Don’t ever get soaked again thanks to Maium’s raincoats! By winter 2020, Maium’s original raincoat will be made of 85% recycled PET and 15% PU, and their new padded winter coat will be made of 90% recycled polyester (padding included!!). Both of these raincoats will be coated in PU. Maium’s waterproof textiles all have the following sustainability certificates: OekoTex, which guarantees no harmful chemicals in the final product, and GRS (Global Recycling Standard), which is an ode to their circular ambitions. Maium’s products are completely vegan as no animal products are used in their production.
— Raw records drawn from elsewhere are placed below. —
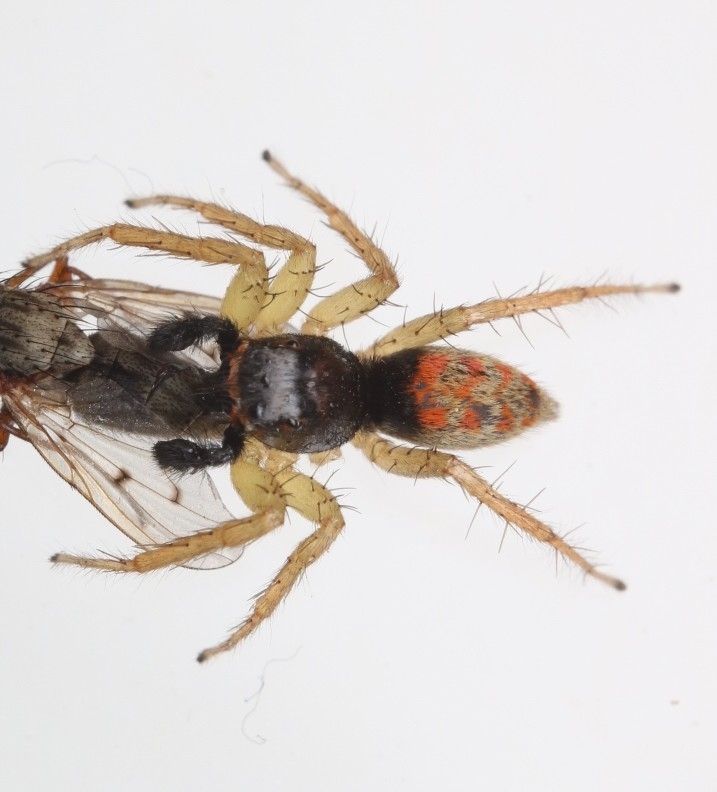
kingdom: Animalia
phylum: Arthropoda
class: Arachnida
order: Araneae
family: Salticidae
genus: Maevia
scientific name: Maevia inclemens
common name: Dimorphic jumper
Repeat after me… I deserve a new bag

Captain Cork

After you’ve bought yourself a brand new vegan outfit, you need to complete it with environmentally-friendly vegan accessories. Captain Cork specialises in accessories made from cork which is the most sustainable alternative to leather. All the dyes they use are also vegan. Captain Cork is all about a nice shopping experience that they’ve curated with their beautiful wooden interior design.

Matt & Nat

Matt & Nat are above-all a vegan bag brand. Since 2007, Matt & Nat have produced the lining of their bags from 100% recycled plastic bottles. The bags themselves are made from vegan leather. Unfortunately, this vegan leather is actually plastic (PU & PVC)... The designers at Matt & Nat are well aware of this and currently looking for more sustainable materials they could use instead. So not the perfect solution if you’re vegan and also want to be sustainable, but Matt & Nat has the advantage of being widely available in shops.

Sporty Spice

Pure by Luce

For the sporty ones out there wanting to buy a vegan outfit for their workouts, Pure by Luce has an amazing sustainable yoga line that is guaranteed to make you feel like Sporty Spice. The collection is made in Portugal with materials from Portugal and Italy. Some of the textiles they use are Econyl (recycled plastic from the ocean), recycled polyester, post-consumer waste and GOTS certified organic cotton. So if you’re into your exercise, hurry to HOST in Berchem or Harvest Club in Leuven where you can buy your new Pure by Luce outfit.

Now you undoubtedly have loads of inspiration for your next vegan shopping trip. Go wild and shop till you drop in the Flemish cities and Brussels!